====== Dataset ======

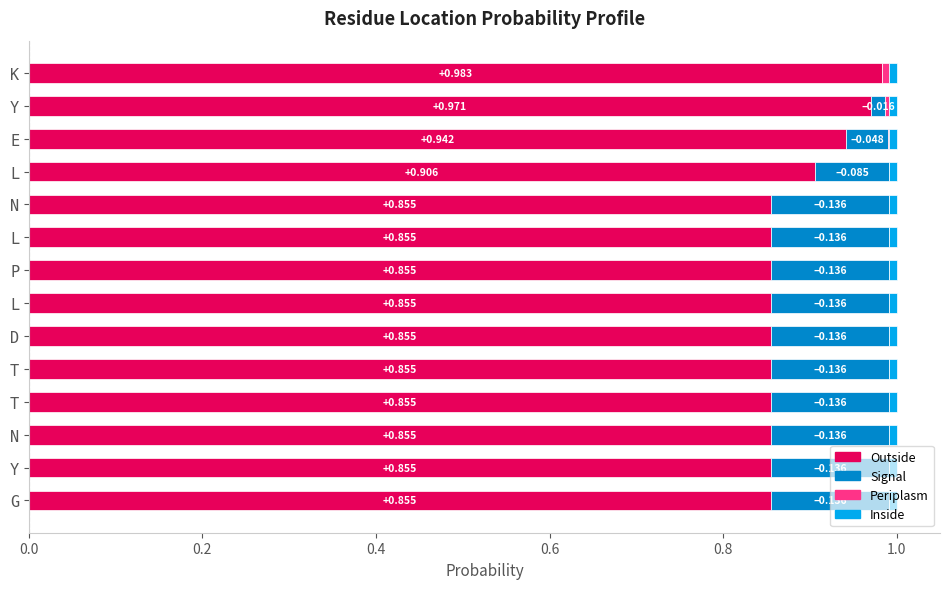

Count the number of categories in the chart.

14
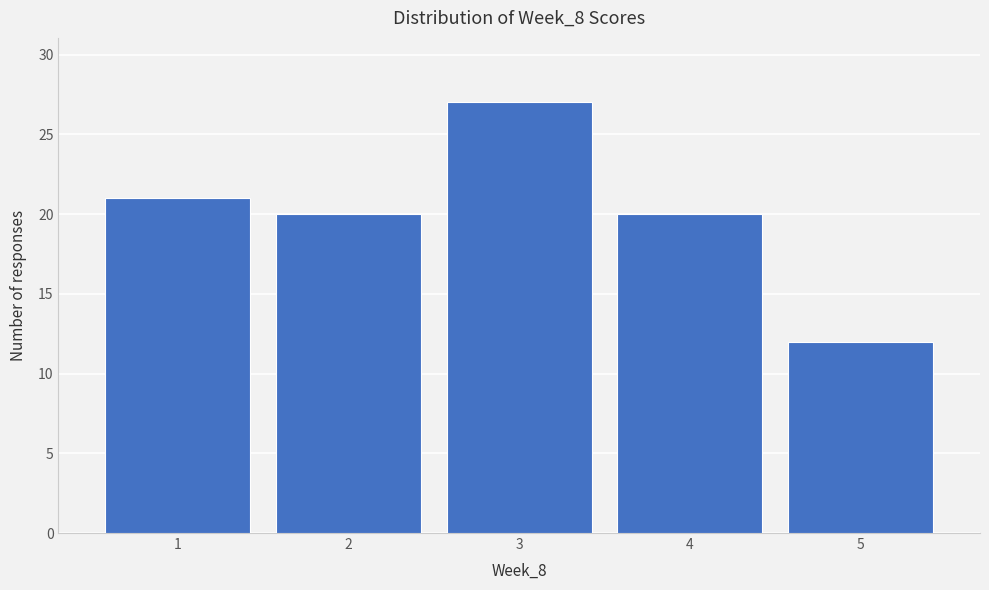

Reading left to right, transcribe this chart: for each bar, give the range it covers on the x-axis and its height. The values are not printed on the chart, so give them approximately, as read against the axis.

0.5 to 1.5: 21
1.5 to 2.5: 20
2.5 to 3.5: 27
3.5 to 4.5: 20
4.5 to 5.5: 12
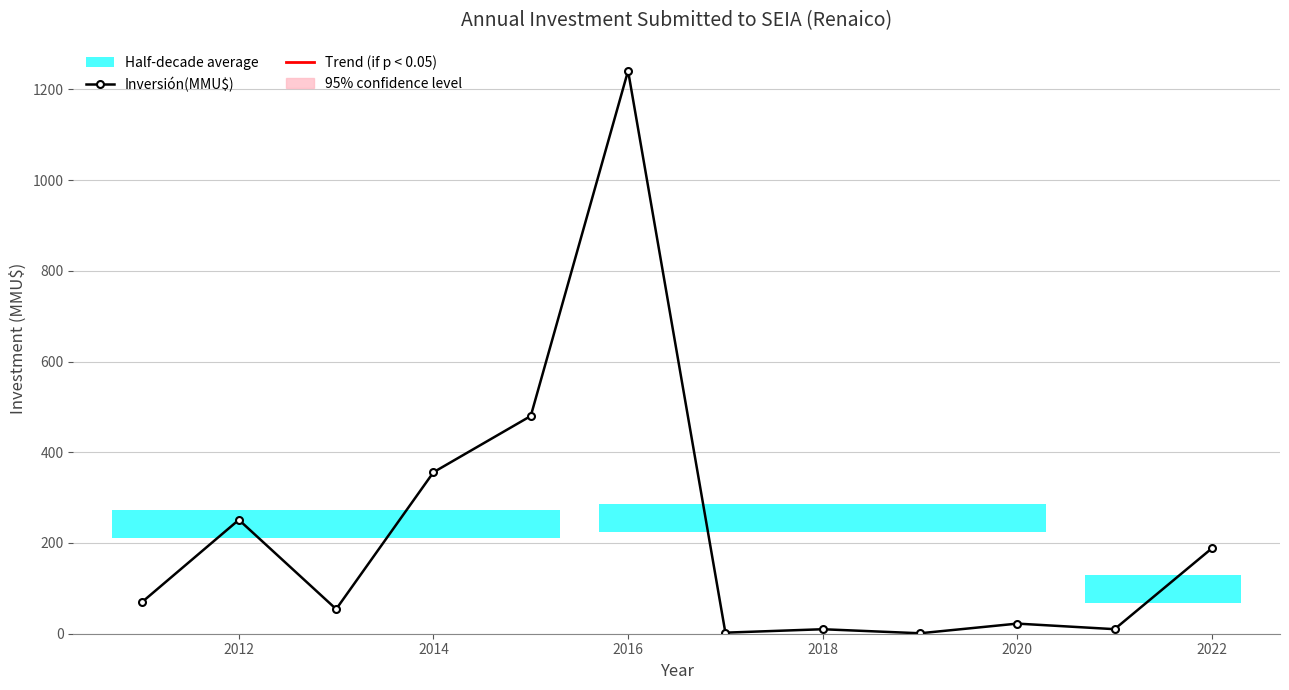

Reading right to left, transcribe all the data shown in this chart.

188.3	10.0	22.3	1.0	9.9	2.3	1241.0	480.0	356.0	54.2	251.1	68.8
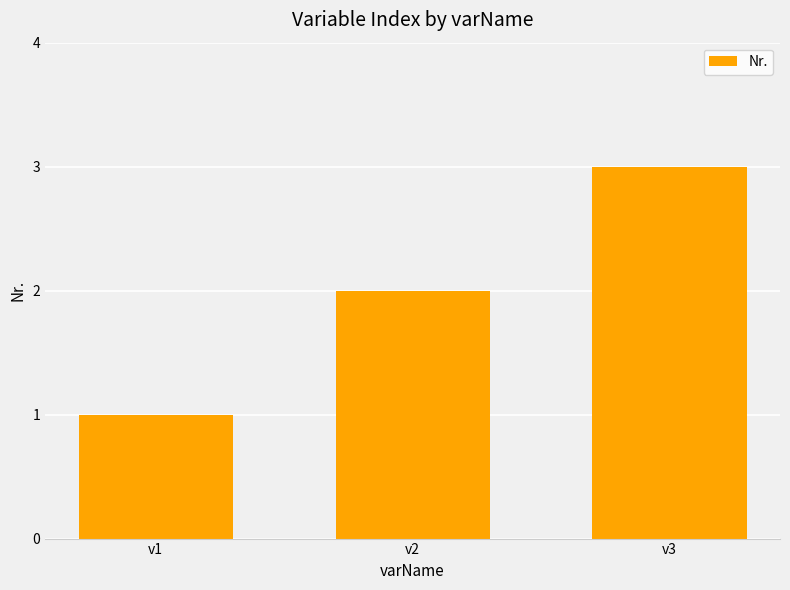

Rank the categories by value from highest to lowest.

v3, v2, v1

======

Extract every line of text from all the rows above, copying each one word for word. Leave the pictures out.

■ Written response:
Count the number of categories in the chart.

14

Reading left to right, transcribe this chart: for each bar, give the range it covers on the x-axis and its height. The values are not printed on the chart, so give them approximately, as read against the axis.

0.5 to 1.5: 21
1.5 to 2.5: 20
2.5 to 3.5: 27
3.5 to 4.5: 20
4.5 to 5.5: 12

Reading right to left, transcribe all the data shown in this chart.

188.3	10.0	22.3	1.0	9.9	2.3	1241.0	480.0	356.0	54.2	251.1	68.8

Rank the categories by value from highest to lowest.

v3, v2, v1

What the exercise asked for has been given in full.